[Passage for review]:
■ ■ ■ ■ ■ ■ ■

# Paph Franz Glanz



## Dido (Apr 25, 2014)

Hi have this for 2 years now and it is blooming now


----------



## Carkin (Apr 25, 2014)

Beautiful!!!


----------



## raymond (Apr 25, 2014)

wow very nice


----------



## atlantis (Apr 25, 2014)

Nice plant, *Christoph*. Leaves are beautiful as well


----------



## NYEric (Apr 25, 2014)

Very nice. Your armeniacum addiction is paying off now!


----------



## reivilos (Apr 25, 2014)

I like to spots on the pouch.

Is Glanz still selling ?


----------



## Dido (Apr 25, 2014)

reivilos said:


> I like to spots on the pouch.
> 
> Is Glanz still selling ?



yes he is still in the business


----------



## mrhappyrotter (Apr 25, 2014)

Holy crap I love it. One of mine budded up last year, but the bud stalled and eventually blasted. I'm so hopeful I get something as nice as yours.

Are the flowers fragrant on your plant?


----------



## Ozpaph (Apr 25, 2014)

lovely colour


----------



## Bob in Albany N.Y. (Apr 25, 2014)

Yes, nice color to that one.


----------



## SlipperFan (Apr 25, 2014)

Lovely yellow!


----------



## abax (Apr 26, 2014)

Yellow flowers make me happy! This one is a beauty.


----------



## JeanLux (Apr 26, 2014)

Pretty color!!!! Jean


----------



## TDT (Apr 26, 2014)

Beautiful color!


----------



## Trithor (Apr 27, 2014)

That is a beauty! Great size, colour and balance, very nice.


----------



## Dido (May 19, 2014)

update now as promissed 








I am still surprised that the flowers hold for so long time


----------



## TDT (May 19, 2014)

Gorgeous! I love the way the petal color has softened to a lovely creamy yellow.


----------



## Trithor (May 19, 2014)

That has matured very nicely, delightful vanilla custard!


----------



## NYEric (May 19, 2014)

That's better now!! Thanks for sharing.


----------



## abax (May 19, 2014)

Breathtaking color and now I'm even happier!


----------



## SlipperKing (May 21, 2014)

Yeap! The sun light really brings out the color in this guy. Very nice.


----------

■ ■ ■ ■ ■ ■ ■

[Parts of the exercise]:
• a. Rewrite the part of the Paph Franz Glanz thread that opens with the words containing "## Trithor (May" and closes with "Thanks for sharing.", changing "vanilla custard" to "lemon custard".
• b. Answer these questions about the Paph Franz Glanz thread:
(i) How long has Dido had the plant?
(ii) According to Dido, is Glanz still selling?
(iii) What color does TDT say the petal color has softened to?

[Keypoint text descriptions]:
■ ■ ■ ■ ■ ■ ■

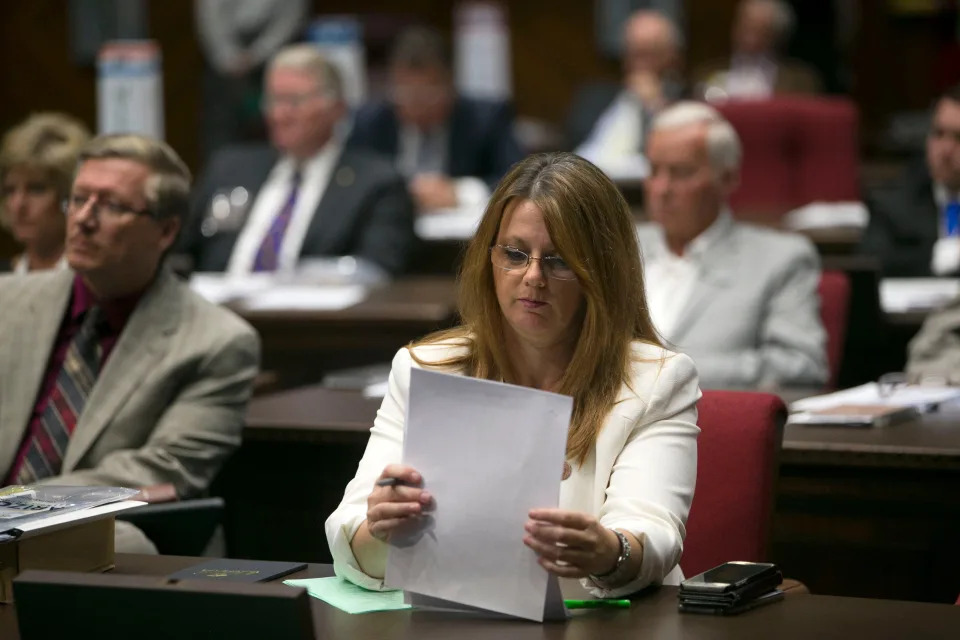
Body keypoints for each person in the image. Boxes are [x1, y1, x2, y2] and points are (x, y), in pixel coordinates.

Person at [326, 152, 701, 597]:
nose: (533, 277)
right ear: (490, 258)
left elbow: (653, 533)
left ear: (600, 273)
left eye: (559, 261)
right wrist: (382, 530)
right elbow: (349, 539)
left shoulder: (655, 380)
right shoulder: (425, 369)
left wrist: (607, 551)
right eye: (516, 254)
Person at [0, 134, 260, 553]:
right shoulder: (8, 303)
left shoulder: (216, 342)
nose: (84, 219)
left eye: (111, 206)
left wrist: (11, 510)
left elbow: (162, 469)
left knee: (124, 543)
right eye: (78, 199)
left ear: (166, 230)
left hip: (86, 528)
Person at [181, 44, 416, 276]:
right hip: (218, 305)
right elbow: (181, 249)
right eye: (273, 100)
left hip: (310, 311)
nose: (278, 115)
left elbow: (376, 270)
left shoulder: (375, 183)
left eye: (293, 101)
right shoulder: (229, 168)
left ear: (336, 108)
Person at [638, 101, 827, 389]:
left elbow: (802, 365)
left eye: (681, 173)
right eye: (654, 171)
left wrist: (668, 369)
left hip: (707, 424)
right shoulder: (616, 247)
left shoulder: (780, 259)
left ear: (727, 178)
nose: (661, 189)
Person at [347, 26, 523, 213]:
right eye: (405, 94)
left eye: (428, 94)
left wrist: (460, 192)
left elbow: (518, 179)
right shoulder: (370, 122)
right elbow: (351, 180)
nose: (417, 106)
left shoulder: (486, 119)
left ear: (450, 86)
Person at [860, 84, 960, 277]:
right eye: (938, 134)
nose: (946, 150)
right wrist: (935, 258)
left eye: (959, 137)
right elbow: (872, 263)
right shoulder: (894, 201)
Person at [569, 10, 686, 175]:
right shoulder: (594, 95)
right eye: (633, 52)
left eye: (648, 53)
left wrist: (654, 105)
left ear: (672, 57)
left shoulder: (686, 102)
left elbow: (677, 152)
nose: (639, 63)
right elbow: (572, 141)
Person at [195, 0, 308, 160]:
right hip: (224, 58)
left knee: (276, 119)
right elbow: (211, 17)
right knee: (220, 126)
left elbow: (289, 20)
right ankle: (221, 175)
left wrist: (257, 55)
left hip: (275, 53)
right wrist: (228, 57)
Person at [0, 113, 90, 273]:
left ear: (72, 196)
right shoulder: (4, 275)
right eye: (10, 190)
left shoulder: (95, 280)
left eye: (36, 189)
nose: (18, 204)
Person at [694, 0, 821, 100]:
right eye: (745, 27)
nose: (749, 38)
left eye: (760, 31)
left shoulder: (800, 81)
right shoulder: (705, 75)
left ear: (777, 35)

■ ■ ■ ■ ■ ■ ■

[Answers by task]:
• a.
## Trithor (May 19, 2014)

That has matured very nicely, delightful lemon custard!


----------



## NYEric (May 19, 2014)

That's better now!! Thanks for sharing.

• b.
(i) Two years.
(ii) Yes, he is still in the business.
(iii) A lovely creamy yellow.